MATERIAL PROVIDED below:

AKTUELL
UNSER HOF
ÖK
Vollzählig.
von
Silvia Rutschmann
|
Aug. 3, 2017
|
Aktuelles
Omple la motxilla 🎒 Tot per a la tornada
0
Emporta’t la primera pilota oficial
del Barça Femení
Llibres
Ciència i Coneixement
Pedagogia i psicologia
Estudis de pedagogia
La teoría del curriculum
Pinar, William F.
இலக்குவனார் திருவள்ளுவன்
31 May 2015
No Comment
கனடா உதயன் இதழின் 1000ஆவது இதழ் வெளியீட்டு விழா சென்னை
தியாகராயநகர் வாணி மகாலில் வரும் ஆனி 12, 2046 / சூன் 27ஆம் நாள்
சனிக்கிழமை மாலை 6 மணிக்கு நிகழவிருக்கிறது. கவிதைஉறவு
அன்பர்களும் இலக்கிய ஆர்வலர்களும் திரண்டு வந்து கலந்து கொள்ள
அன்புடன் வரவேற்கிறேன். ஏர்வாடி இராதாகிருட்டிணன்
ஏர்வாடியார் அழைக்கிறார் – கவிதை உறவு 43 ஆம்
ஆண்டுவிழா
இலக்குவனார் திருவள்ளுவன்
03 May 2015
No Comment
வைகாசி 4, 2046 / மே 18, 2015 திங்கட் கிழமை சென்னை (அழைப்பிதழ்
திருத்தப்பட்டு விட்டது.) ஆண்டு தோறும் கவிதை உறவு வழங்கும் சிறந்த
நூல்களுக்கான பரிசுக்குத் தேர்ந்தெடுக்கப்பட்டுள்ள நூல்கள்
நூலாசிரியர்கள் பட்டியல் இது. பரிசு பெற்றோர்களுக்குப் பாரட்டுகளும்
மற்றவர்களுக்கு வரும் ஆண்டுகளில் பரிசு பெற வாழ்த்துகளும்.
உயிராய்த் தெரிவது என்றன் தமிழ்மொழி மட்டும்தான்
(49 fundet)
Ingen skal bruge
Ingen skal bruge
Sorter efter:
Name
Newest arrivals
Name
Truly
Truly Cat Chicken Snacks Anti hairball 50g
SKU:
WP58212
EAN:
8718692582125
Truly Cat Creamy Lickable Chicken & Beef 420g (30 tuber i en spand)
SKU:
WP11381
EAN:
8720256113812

End of MATERIAL PROVIDED.

*YOUR GOAL*:
Reproduce every line of the items above word for word, in the same order.

*PROBLEM SOLUTION*:
AKTUELL
UNSER HOF
ÖK
Vollzählig.
von
Silvia Rutschmann
|
Aug. 3, 2017
|
Aktuelles
Omple la motxilla 🎒 Tot per a la tornada
0
Emporta’t la primera pilota oficial
del Barça Femení
Llibres
Ciència i Coneixement
Pedagogia i psicologia
Estudis de pedagogia
La teoría del curriculum
Pinar, William F.
இலக்குவனார் திருவள்ளுவன்
31 May 2015
No Comment
கனடா உதயன் இதழின் 1000ஆவது இதழ் வெளியீட்டு விழா சென்னை
தியாகராயநகர் வாணி மகாலில் வரும் ஆனி 12, 2046 / சூன் 27ஆம் நாள்
சனிக்கிழமை மாலை 6 மணிக்கு நிகழவிருக்கிறது. கவிதைஉறவு
அன்பர்களும் இலக்கிய ஆர்வலர்களும் திரண்டு வந்து கலந்து கொள்ள
அன்புடன் வரவேற்கிறேன். ஏர்வாடி இராதாகிருட்டிணன்
ஏர்வாடியார் அழைக்கிறார் – கவிதை உறவு 43 ஆம்
ஆண்டுவிழா
இலக்குவனார் திருவள்ளுவன்
03 May 2015
No Comment
வைகாசி 4, 2046 / மே 18, 2015 திங்கட் கிழமை சென்னை (அழைப்பிதழ்
திருத்தப்பட்டு விட்டது.) ஆண்டு தோறும் கவிதை உறவு வழங்கும் சிறந்த
நூல்களுக்கான பரிசுக்குத் தேர்ந்தெடுக்கப்பட்டுள்ள நூல்கள்
நூலாசிரியர்கள் பட்டியல் இது. பரிசு பெற்றோர்களுக்குப் பாரட்டுகளும்
மற்றவர்களுக்கு வரும் ஆண்டுகளில் பரிசு பெற வாழ்த்துகளும்.
உயிராய்த் தெரிவது என்றன் தமிழ்மொழி மட்டும்தான்
(49 fundet)
Ingen skal bruge
Ingen skal bruge
Sorter efter:
Name
Newest arrivals
Name
Truly
Truly Cat Chicken Snacks Anti hairball 50g
SKU:
WP58212
EAN:
8718692582125
Truly Cat Creamy Lickable Chicken & Beef 420g (30 tuber i en spand)
SKU:
WP11381
EAN:
8720256113812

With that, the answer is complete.